### Source material
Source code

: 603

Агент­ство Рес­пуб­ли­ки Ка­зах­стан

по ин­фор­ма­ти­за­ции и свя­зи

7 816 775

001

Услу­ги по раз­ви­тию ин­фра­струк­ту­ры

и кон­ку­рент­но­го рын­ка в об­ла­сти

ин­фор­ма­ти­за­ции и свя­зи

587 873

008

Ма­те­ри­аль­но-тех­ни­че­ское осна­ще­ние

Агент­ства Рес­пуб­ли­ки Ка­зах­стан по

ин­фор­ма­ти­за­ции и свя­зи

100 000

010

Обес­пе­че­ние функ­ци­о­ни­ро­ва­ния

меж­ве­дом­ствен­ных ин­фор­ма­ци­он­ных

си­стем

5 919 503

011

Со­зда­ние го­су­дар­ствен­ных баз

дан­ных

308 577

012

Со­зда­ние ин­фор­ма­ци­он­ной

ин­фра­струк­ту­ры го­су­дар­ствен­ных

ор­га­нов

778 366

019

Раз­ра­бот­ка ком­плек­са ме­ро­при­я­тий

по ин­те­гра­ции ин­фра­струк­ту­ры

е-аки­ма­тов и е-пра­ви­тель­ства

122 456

### Task item
All of the records are to be reproduced exactly as they were given.

### Task result
Source code

: 603

Агент­ство Рес­пуб­ли­ки Ка­зах­стан

по ин­фор­ма­ти­за­ции и свя­зи

7 816 775

001

Услу­ги по раз­ви­тию ин­фра­струк­ту­ры

и кон­ку­рент­но­го рын­ка в об­ла­сти

ин­фор­ма­ти­за­ции и свя­зи

587 873

008

Ма­те­ри­аль­но-тех­ни­че­ское осна­ще­ние

Агент­ства Рес­пуб­ли­ки Ка­зах­стан по

ин­фор­ма­ти­за­ции и свя­зи

100 000

010

Обес­пе­че­ние функ­ци­о­ни­ро­ва­ния

меж­ве­дом­ствен­ных ин­фор­ма­ци­он­ных

си­стем

5 919 503

011

Со­зда­ние го­су­дар­ствен­ных баз

дан­ных

308 577

012

Со­зда­ние ин­фор­ма­ци­он­ной

ин­фра­струк­ту­ры го­су­дар­ствен­ных

ор­га­нов

778 366

019

Раз­ра­бот­ка ком­плек­са ме­ро­при­я­тий

по ин­те­гра­ции ин­фра­струк­ту­ры

е-аки­ма­тов и е-пра­ви­тель­ства

122 456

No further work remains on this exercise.